(Stored entries)
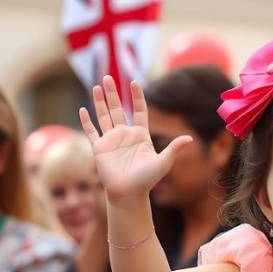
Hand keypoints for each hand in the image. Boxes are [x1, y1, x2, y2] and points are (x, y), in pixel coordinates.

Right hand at [79, 76, 192, 203]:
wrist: (129, 194)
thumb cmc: (147, 180)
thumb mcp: (164, 162)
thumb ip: (174, 148)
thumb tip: (190, 138)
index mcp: (140, 135)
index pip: (139, 111)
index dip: (137, 96)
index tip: (134, 82)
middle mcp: (125, 135)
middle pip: (118, 109)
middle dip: (113, 93)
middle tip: (108, 77)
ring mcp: (111, 140)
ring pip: (104, 116)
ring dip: (100, 101)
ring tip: (97, 86)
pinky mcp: (99, 148)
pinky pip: (91, 131)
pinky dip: (86, 121)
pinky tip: (82, 109)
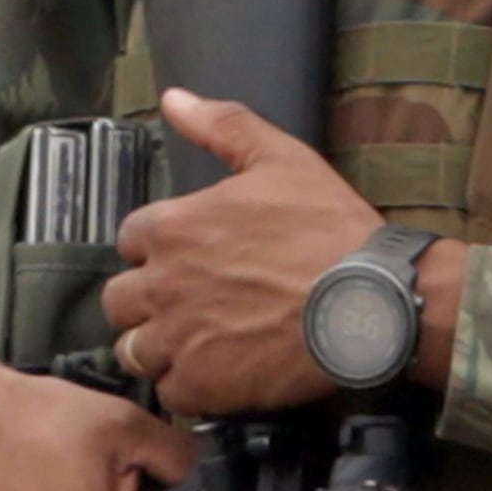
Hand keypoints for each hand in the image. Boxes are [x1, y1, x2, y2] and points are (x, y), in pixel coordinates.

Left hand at [103, 90, 384, 419]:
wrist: (372, 300)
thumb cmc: (331, 230)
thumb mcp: (283, 158)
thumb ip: (222, 125)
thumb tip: (175, 99)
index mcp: (174, 227)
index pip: (128, 239)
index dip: (159, 246)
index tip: (190, 254)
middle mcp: (164, 284)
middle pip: (119, 300)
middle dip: (149, 299)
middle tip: (193, 300)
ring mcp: (178, 338)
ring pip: (135, 350)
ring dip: (162, 345)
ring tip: (204, 339)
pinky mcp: (200, 385)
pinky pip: (170, 392)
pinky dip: (192, 385)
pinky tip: (223, 370)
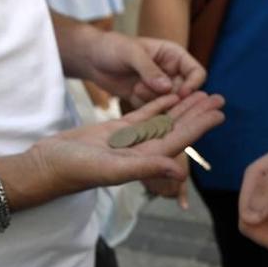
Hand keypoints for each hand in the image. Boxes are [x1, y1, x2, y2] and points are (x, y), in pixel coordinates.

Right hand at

**Problem description**. Where in the records does the string "pinky" appear? Copy every line that has it.

**Solution**.
pinky mcp: (99, 148)
pinky pip: (91, 131)
pinky dip: (86, 121)
pinky tip: (82, 109)
pinky mcp: (200, 385)
pinky pip: (170, 392)
pinky dip: (192, 385)
pinky tip: (223, 370)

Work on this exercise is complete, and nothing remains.